■ **Jobs**:
1. Please list the parameter names in the Delphi function signature given in the DLL interop thread.
2. Continue the DLL interop thread from the point where it stops.

■ **Provided text**:

'''

I am trying to call a method in a Delphi DLL with the following signature:

 function SMap4Ovr(const OverFileName       : ShortString    ;
                    const Aclay              : Integer        ;
                    const Acarbon            : Double         ;
                    out   errstr             : ShortString): WordBool;

I am using the following import in C#:

        [DllImport("SMap.dll", CallingConvention = CallingConvention.StdCall, CharSet = CharSet.Ansi)]
    public static extern bool SMap4Ovr(
        string OverFileName,
        int Aclay,
        double Acarbon,
        out string errstr
        );

But I am getting a AccessViolationException.

I seem to be able to call into a couple of simpler methods in the DLL that have string parameters but not ints or doubles.

I have also tried with the CallingConvention = CallingConvention.Cdecl but this gives me the same error.

When writing interop code it is critical that both sides of the interface match in every way. Here are the main issues that you must make agree on both sides:

1. Calling conventions.
2. Parameters lists.
3. Parameter types and semantics.

The first observation is that your calling conventions do not match. You have register on the Delphi side and stdcall on the C# side. The Delphi register convention is private to Delphi and so you should use stdcall.

Secondly, your string parameter types do not match. The Delphi shortstring is a data type that became legacy when Delphi 2 was released and should be considered a relic from the previous century. It was never a valid interop type, and there's nothing in the p/invoke framework that can be used to match it. Whilst you could attempt to do the marshalling by hand, this is a lot of work that is simply not needed when there are simple solutions available. You should try to forget all about shortstring.

You need to use a string type that both sides of the interface can work with. You could use null-terminated C strings, but a better and simpler choice is the COM BSTR which is WideString in Delphi.

So, the final result is as follows.

'''

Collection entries
'''

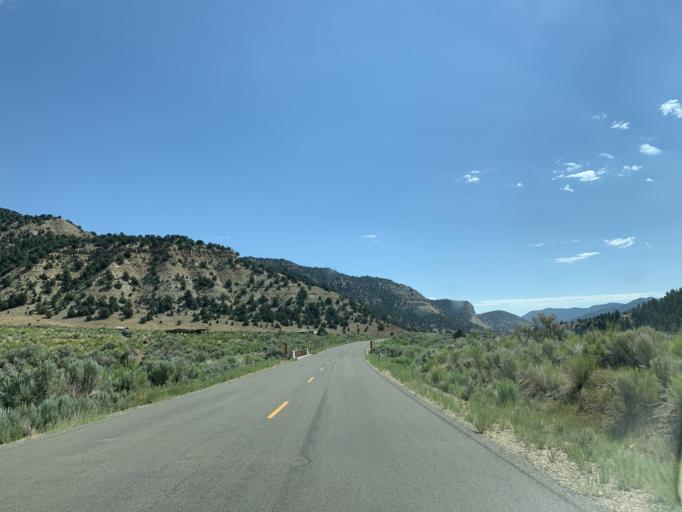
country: US
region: Utah
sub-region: Carbon County
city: East Carbon City
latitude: 39.7748
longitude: -110.5109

'''

■ **Answers to the exercise**:
1. OverFileName, Aclay, Acarbon, errstr

2.
Delphi

function SMap4Ovr(
    OverFileName: WideString;
    Aclay: Integer;
    Acarbon: Double;
    out errstr: WideString
): WordBool; stdcall;

C#

[DllImport("SMap.dll")]
public static extern bool SMap4Ovr(
    [MarshalAs(UnmanagedType.BStr)] 
    string OverFileName,
    int Aclay,
    double Acarbon,
    [MarshalAs(UnmanagedType.BStr)] 
    out string errstr
);

I did not bother specifying the calling convention on the DllImport since the default is stdcall. If you prefer you can be explicit about this.

Be careful when using WideString that you don't attempt to use it as a return value. Because Delphi uses non-standard semantics for return values, you can only use simple types that fit into a register as return values.

Default calling convention in Delphi is register, not stdcall. It seems calling conventions details show us that Microsoft fastcall is not the same as Borland fastcall (register)

And C# string type differs from Delphi ShortString (it contains internally one byte length + string body)

OK,

It's an old question, but I think times have changed, and this might help other developers who like to use Delphi for the "heavy lifting" and .net because..." ""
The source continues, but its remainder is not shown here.